Source code for paper "Regularizing Activation Distribution for Training Binarized Deep Networks"

31 stars 6 forks source link

Question About Gradient mismatch #1

Closed jack-kjlee closed 5 years ago

jack-kjlee commented 5 years ago

Hi, BNN_DL is very nice paper, solving the fundamental problem of BNN. However, I have some ploblem understanding Degeneration, Saturation and Gradient mismatch.

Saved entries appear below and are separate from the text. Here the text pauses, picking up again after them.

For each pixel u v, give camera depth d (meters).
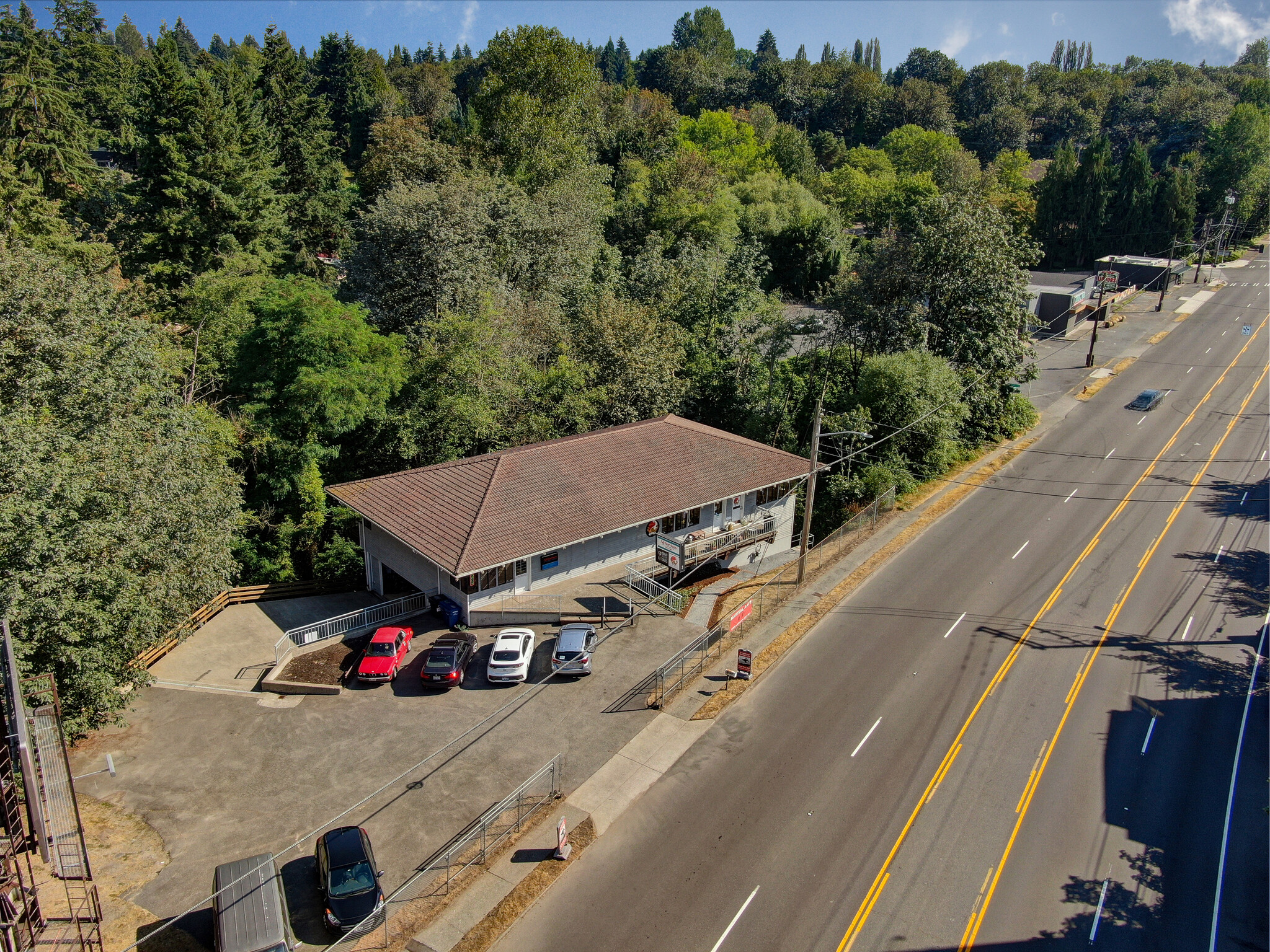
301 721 27.80
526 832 23.25
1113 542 42.47
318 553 42.34
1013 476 51.62
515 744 26.91
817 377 60.25
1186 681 30.62
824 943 19.64
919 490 49.69
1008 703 29.27
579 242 64.06
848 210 119.94
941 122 176.88
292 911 20.31
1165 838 23.14
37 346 25.55
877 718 28.41
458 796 24.50
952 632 34.00
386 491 37.47
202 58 148.00
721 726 27.98
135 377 28.23
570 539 34.72
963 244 54.44
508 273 59.53
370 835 22.89
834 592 37.56
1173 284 101.25
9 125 57.69
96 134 81.31
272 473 42.16
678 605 35.88
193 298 50.16
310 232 71.94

According to what I understand, Intuitively,

Degeneration Loss makes mean of activation to zero.
Saturation Loss reduces the number of activation with A>1 and A<-1

Then, What is the role of Gradient Mismatch Loss? It is difficult to understand the meaning of formula [ReLU(1-|u|-k*sigma)]^2. I think the only way avoiding gradient missmatch problem is changing activation function. (BNN+, Self-binarizing network)

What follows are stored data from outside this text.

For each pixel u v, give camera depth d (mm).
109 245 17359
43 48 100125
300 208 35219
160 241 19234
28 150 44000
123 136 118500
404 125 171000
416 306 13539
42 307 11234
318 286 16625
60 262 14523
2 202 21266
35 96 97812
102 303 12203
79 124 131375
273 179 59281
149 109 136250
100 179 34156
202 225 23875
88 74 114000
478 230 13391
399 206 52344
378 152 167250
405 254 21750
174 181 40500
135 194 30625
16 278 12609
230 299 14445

Could you explain in more detail?

Thanks.

ruizhoud commented 5 years ago

Hi,

Gradient mismatch happens when almost all A satisfies -1<A<1. Yes, you could use other activation functions to eliminate mismatch, but usually at a cost of increased saturation and/or degeneration.

Please let me know if you have any questions!

ruizhoud commented 5 years ago

Follow-up: a key intuition in this paper is that we don't force the activation distribution to follow some "shape", instead, we just avoid the really undesired shapes.

jack-kjlee commented 5 years ago

Thank you for your reply. What is the undesired shape you want to prevent through a gradient mismatch loss? I think it may be small sigma distribution (sharp normal distribution) within -1, +1 (2nd, 3rd graph of Figure 7 in the paper). Is it right?

ruizhoud commented 5 years ago

An undesired distribution for gradient mismatch is that almost all the activations are within the range of [-1, 1]. Consider the activation function in the forward phase. It is just a sign function. So theoretically, the gradient should be 0 for any point except A=0, where the gradient is infinity. We use clipped straight-through to estimate the gradient, but at a cost of gradient mismatch. If all activations fall in [-1,1], then the gradients w.r.t. all the activations are sort of "inaccurate", while if all activations fall in (-inf, -1) or (1, inf), then the gradients are "accurate" (but has saturation problem in this case). The gradient mismatch loss would penalize the former case.